- [PROBLEMS TO SOLVE]
1. From the motorcycle race case study, reproduce the stretch from "The velocity changes" through "starts from 0.".
2. Using the motorcycle race case study, decide whether each statement agrees with it. Give yes or no for each, along with the deciding words quoted from the case study.
(a) The race lasts 30 seconds in total.
(b) The acceleration is positive between 10 and 22 seconds.
(c) The displacement curve is concave downward in the intervals (0, 10) and (22, 30).
3. In the motorcycle race case study, recast the paragraph beginning "The second derivative test states" as a short bulleted list that keeps its main facts.
===== SELECTED PASSAGE
MATHEMATICS  CASE STUDY SOLUTION



Judy took part in a remote control motorcycle race and
realized she needs to better understand its operation hso she can improve
the motocycle's performance. She recorded some data so she cn construct
a diagram of the displacement curve. The recorded data includes:
 The race totally lasts 30 seconds.
 The acceleration is negative between 10 to 22 seconds and is positive
for the rest periods of time.
 The velocity changes from negative to positive at 14 seconds, and
from positive to negative at 7 and 26 seconds.
 The velocity at 7, 14 and 22 are 0.
Let the displacement curve starts from 0. 



Displacement Curve in (0, 10)
and (22, 30) 

The second derivative test states: if the second derivative of a function
is larger than 0, then the graph of the function is concave upward. It
is given that the acceleration is positive between (0, 10) and between
(22, 30), and the acceleration is the second derivative of the displacement
with respect to time. In other words, the second derivative of displacement
function is larger than 0. Therefore, the displacement curve is concave
upward in these two interval as shown.
==========
===== EXTRACTED INFORMATION
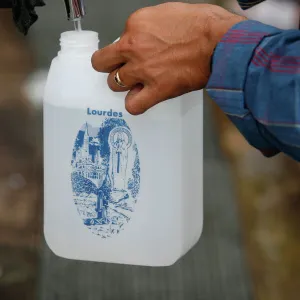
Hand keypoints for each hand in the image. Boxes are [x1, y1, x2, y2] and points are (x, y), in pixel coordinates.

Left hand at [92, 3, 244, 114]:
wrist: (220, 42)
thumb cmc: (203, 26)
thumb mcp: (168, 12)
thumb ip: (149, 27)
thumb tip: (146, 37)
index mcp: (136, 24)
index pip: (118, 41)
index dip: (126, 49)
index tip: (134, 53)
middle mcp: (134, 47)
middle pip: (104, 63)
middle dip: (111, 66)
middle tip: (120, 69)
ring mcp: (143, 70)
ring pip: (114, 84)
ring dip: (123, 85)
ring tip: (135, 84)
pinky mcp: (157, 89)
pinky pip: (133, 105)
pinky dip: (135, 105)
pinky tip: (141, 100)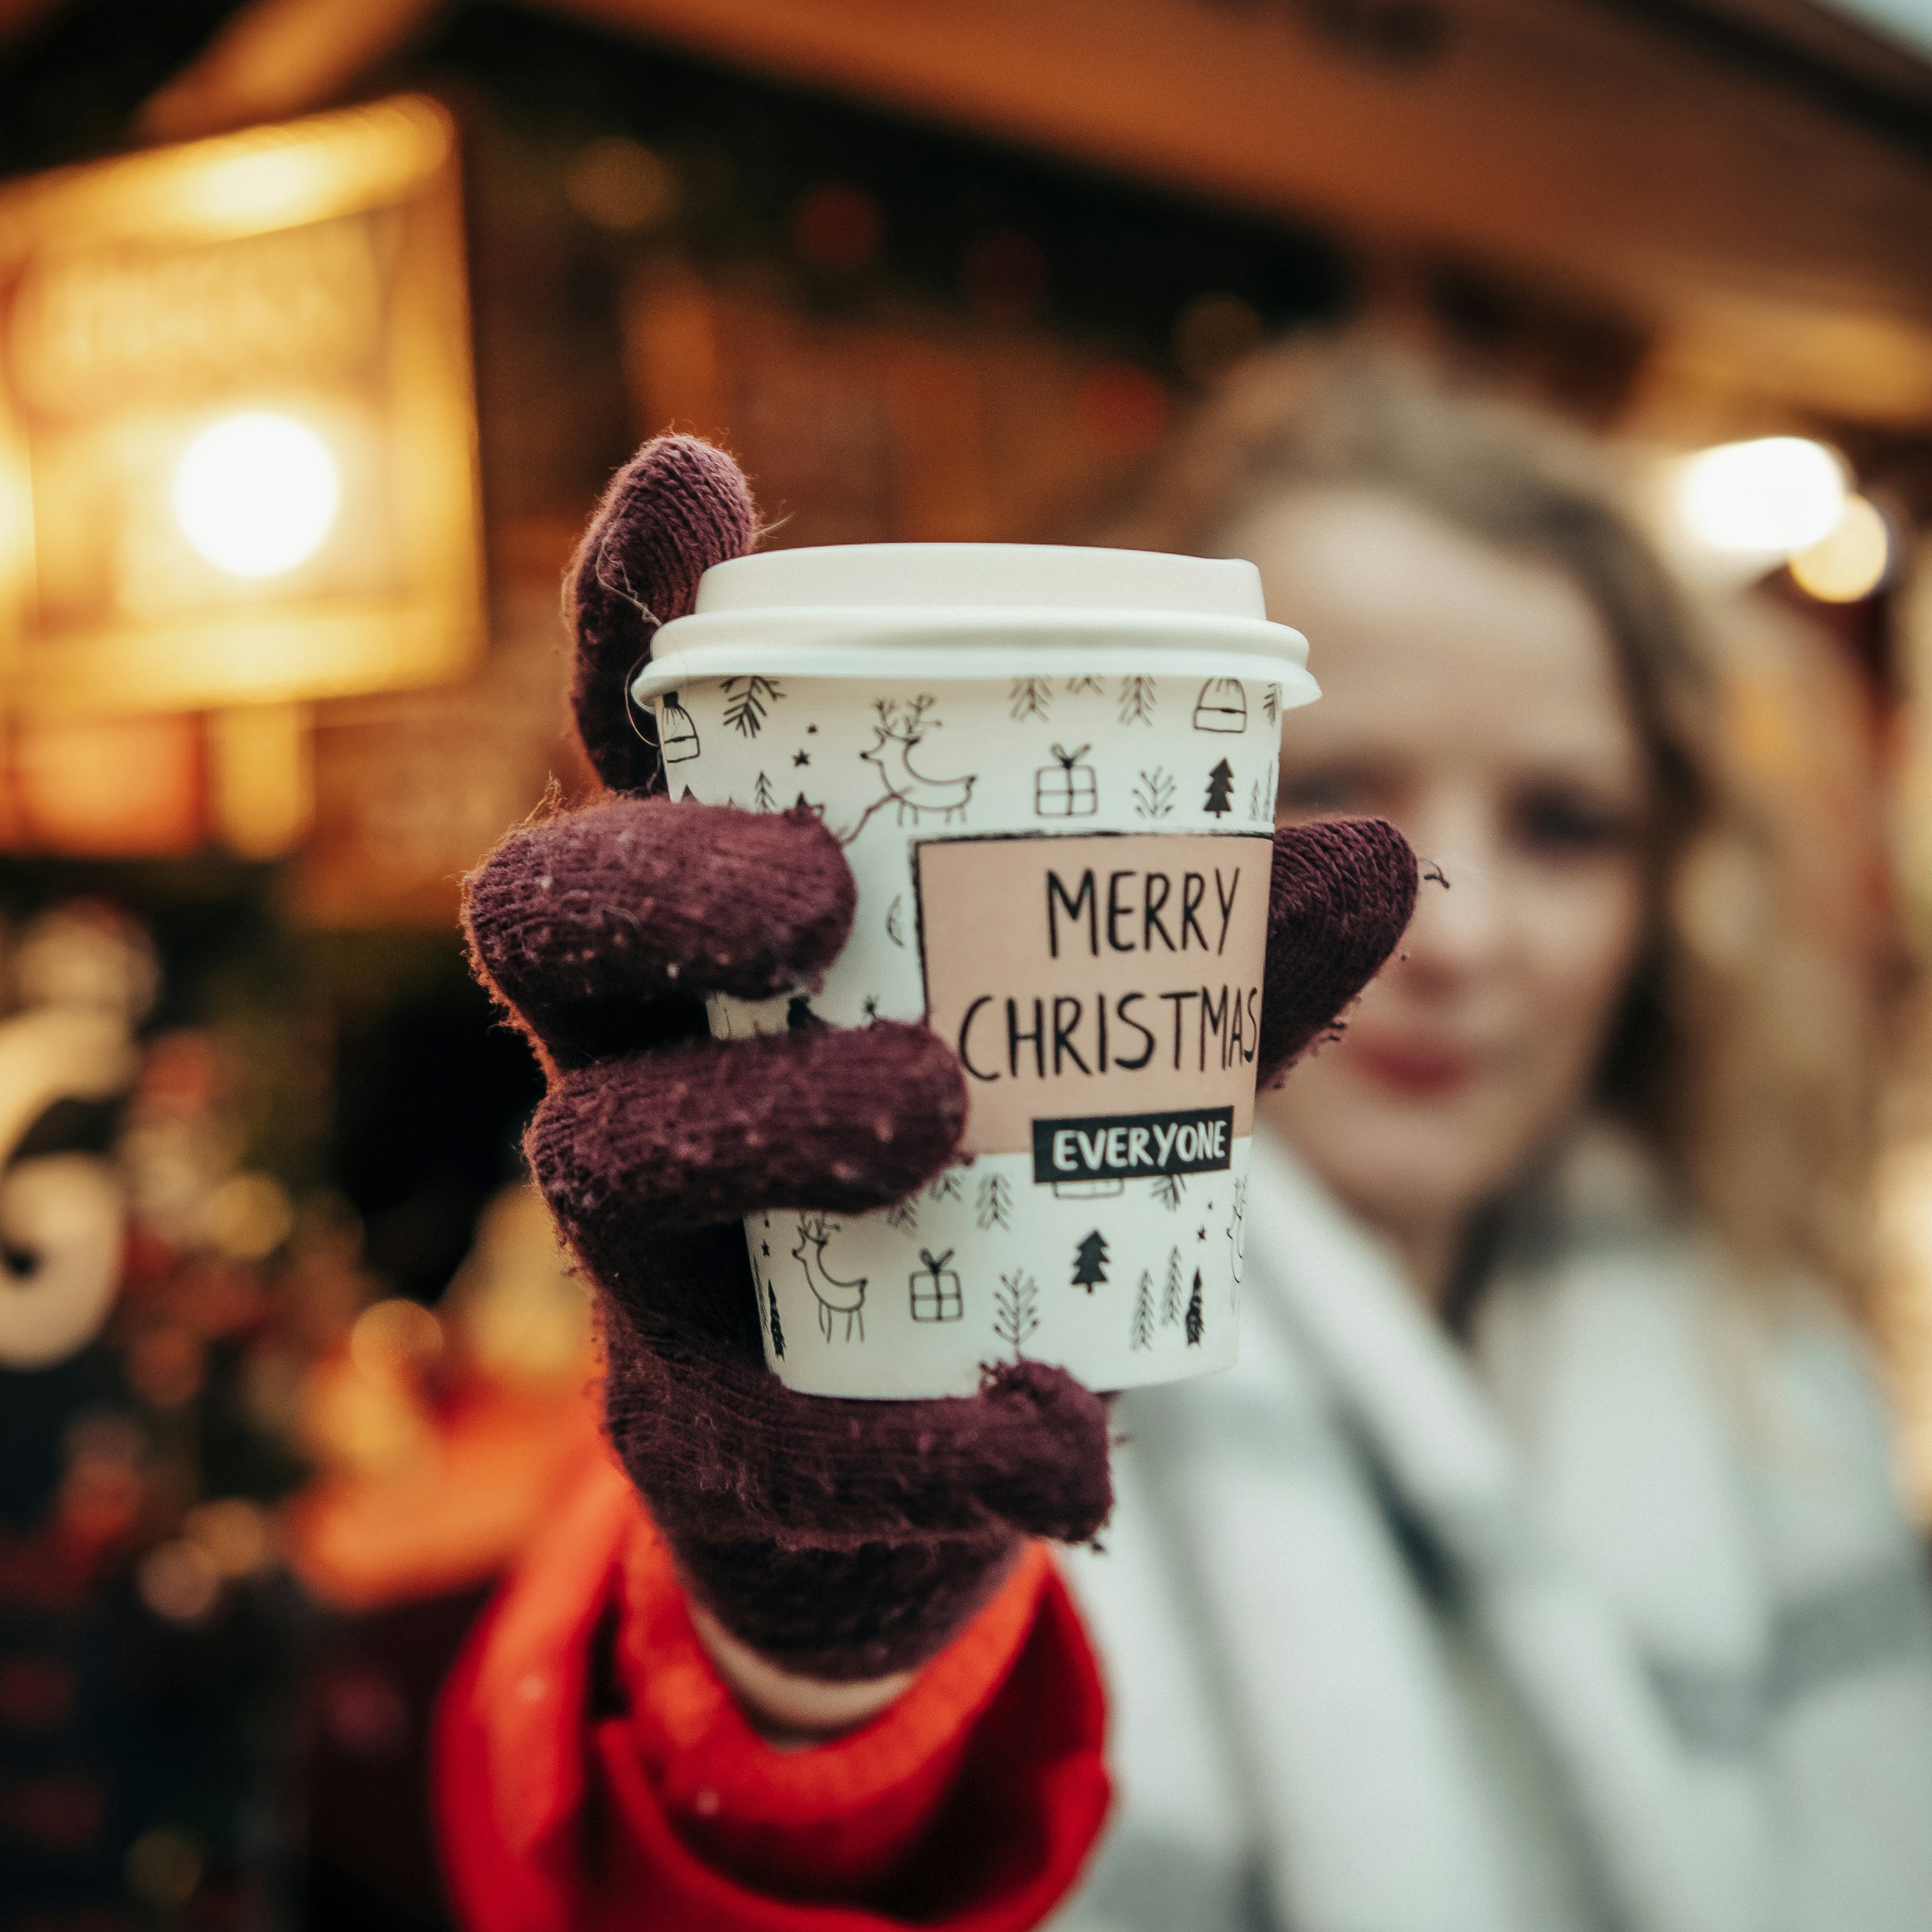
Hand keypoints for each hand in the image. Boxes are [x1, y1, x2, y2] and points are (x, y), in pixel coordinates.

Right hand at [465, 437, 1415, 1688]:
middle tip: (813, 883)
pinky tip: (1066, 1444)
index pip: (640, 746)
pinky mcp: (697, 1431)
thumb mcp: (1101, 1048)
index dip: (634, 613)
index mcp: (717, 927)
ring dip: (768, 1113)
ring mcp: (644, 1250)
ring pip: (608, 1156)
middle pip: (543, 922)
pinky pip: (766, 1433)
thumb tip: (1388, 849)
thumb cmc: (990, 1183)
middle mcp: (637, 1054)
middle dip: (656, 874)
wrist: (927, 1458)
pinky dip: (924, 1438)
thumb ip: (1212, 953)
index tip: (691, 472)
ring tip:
==========
- [SOLUTIONS BELOW]
1.
The velocity changes from negative to positive at 14 seconds, and
from positive to negative at 7 and 26 seconds.
 The velocity at 7, 14 and 22 are 0.
Let the displacement curve starts from 0.

2.
(a) Yes: "The race totally lasts 30 seconds."
(b) No: "The acceleration is negative between 10 to 22 seconds"
(c) No: "the displacement curve is concave upward in these two interval as shown."

3.
- Second derivative test: if a function's second derivative is greater than 0, its graph is concave upward.
- Acceleration is the second derivative of displacement with respect to time.
- Acceleration is positive on (0, 10) and (22, 30), so the second derivative of displacement is greater than 0 there.
- Therefore, the displacement curve is concave upward on both intervals.